Священник: «Вы должны раскаяться. Нельзя желать цели, не желая средств».

«Да нет же, можно, подумал он, можно: можно желать мира, который приходит с победой, не желая разрушенных городов».

Эта мысль в своем «наивном» упорстве забирает слишком глубоко, намного глубже самого Скоби и даже творчества Грина в целом. Она выходит за границы нашей темы и остается неразрешенной — прежде всего потому, что ее не разрешила еще сама история.

«Лишь после того, — писал Маркс, — как великая социальная революция овладеет достижениями буржуазной эпохи, мировым рынком и современными производительными силами и подчинит их общему контролю наиболее передовых народов, — лишь тогда человеческий прогресс перестанет уподобляться тому отвратительному языческому идолу, который не желал пить нектар иначе, как из черепов убитых» 4.

До тех пор эта мысль Скоби остается нереальной — в том смысле, что не может быть немедленно осуществлена. Но тот, кто сделал бы отсюда вывод, что она не нужна, — автоматически встал бы на сторону того самого идола, о котором говорит Маркс. Ибо эта цель стоит и всегда стояла в разных словесных обличьях перед всем человечеством как величественная задача, осознав которую уже нельзя медлить с ее разрешением. Жизнь, не имеющая впереди себя этой цели, — мертва, она есть бессмысленная абстракция, «универсалия», если эта идея не пронизывает все ее поры. Пропитать собою всю действительность и людей — таково ее назначение и призвание. Скоби старался — совсем непреднамеренно — выразить ее и найти внутри своего мизерного дела, наверняка ничего не зная о ее всеобщем значении, и в этом как раз была его несгибаемая истинная человечность.

У Грина есть, конечно, и масса других «людских» ответов на наступление абстракций. Мы найдем у него огромное разнообразие оттенков этой прорывающейся во что бы то ни стало жизни: то любопытнейшее «приспособление» ее под формы цинизма и равнодушия, которое поворачивается к давящей невидимой и требовательной «заказчице» морального распада искусственными, заранее заготовленными для нее штампами, вроде той куриной косточки, которую совал маленький Ганс кормившей его ведьме (так поступает, например, Фаулер); то не менее интересное, причудливое смешение и сращение форм преступности — или, вернее, того, что официально считается- преступным, — с. глубочайшим человеколюбием, оптимизмом и преданностью настоящим людям (таков сирийский торговец Юсеф, жулик, страстно увлекающийся Шекспиром), но выше всех по сложности и силе гуманизма поднимается, без сомнения, Скоби. Сложность эта много теряет, когда критика — хотя это ее обязанность — нащупывает смысл и гвоздь его характера расчлененным языком рассуждений. Ибо лучший человеческий ответ абстракции — это сам человек. Скоби как раз и принадлежит к тем людям, которые продвигаются сквозь отвлеченности вперед, не угрожая никому, кроме себя, и раздвигая между тем для других их сковывающие пределы. Он — живой залог того, что проблема будет решена.

- - - - -

== Список заданий ==
1. Скопируйте из отрывка о Скоби часть текста между словами «До тех пор эта» и «несгибаемая истинная человечность.» включительно.
2. Ответьте по отрывку о Скоби:
(a) Чего, по словам священника, нельзя желать, не желая средств?
(b) Кто, согласно словам Маркса, не желал пить нектар иначе, как из черепов убитых?
(c) Кто такой Юсеф?
3. Как мог бы продолжаться отрывок о Скоби? Напишите следующую часть, начиная сразу после его последнего предложения.

== Предоставленные данные ==
- - - - -

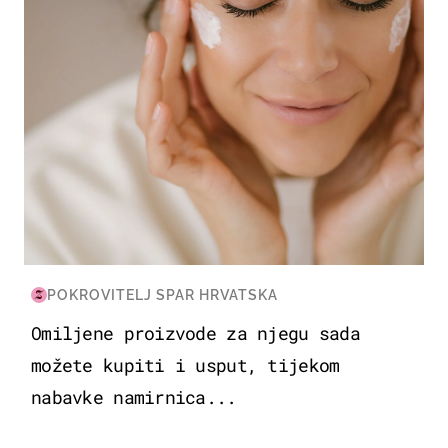
POKROVITELJ SPAR HRVATSKA
Omiljene proizvode za njegu sada
možete kupiti i usput, tijekom
nabavke namirnica...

- - - - -

== Решённые задачи ==
1.
До тех пор эта мысль Скоби остается нереальной — в том смысле, что не может быть немедленно осуществлена. Но тот, кто сделал бы отсюда вывод, что она не нужна, — автоматически встал бы на сторону того самого идола, о котором говорит Маркс. Ибо эта цель стоит и всегда стояла в разных словесных обличьях перед всем человечеством как величественная задача, осознав которую уже нельзя медлить с ее разрешением. Жизнь, не имеющая впереди себя этой цели, — мертва, она есть бессмысленная абстракция, «универсалия», если эта идея не пронизывает все ее поры. Пропитать собою всю действительность и людей — таково ее назначение и призвание. Скоби старался — совсем непреднамеренно — выразить ее и найти внутри своего мизерного дела, наверняка ничего не зная о ее всеобщем значении, и в этом как раз была его несгибаемая истинная человечность.

2.
(a) Цели.
(b) Отвратительный языческий идол.
(c) Сирийский торговец, жулик, страстно увлекающийся Шекспиром.

3.
Нам остается, только добавить, как к ней относится сам Грин. Он тоже человек, неустанно идущий, двигающий впереди себя свой художественный мир как инструмент в мире реальном. Само собой понятно, что он не отвечает за мнения своих вымышленных характеров. «Я надеюсь, — сказал писатель в интервью «Советской культуре», — что советские люди не смешивают меня с Фаулером, героем моего романа «Тихий американец», как это делают некоторые американцы»5. Но он отвечает за свои книги в целом, где все эти мнения, поступки приведены во взаимную связь и обнаруживают некое единое направление.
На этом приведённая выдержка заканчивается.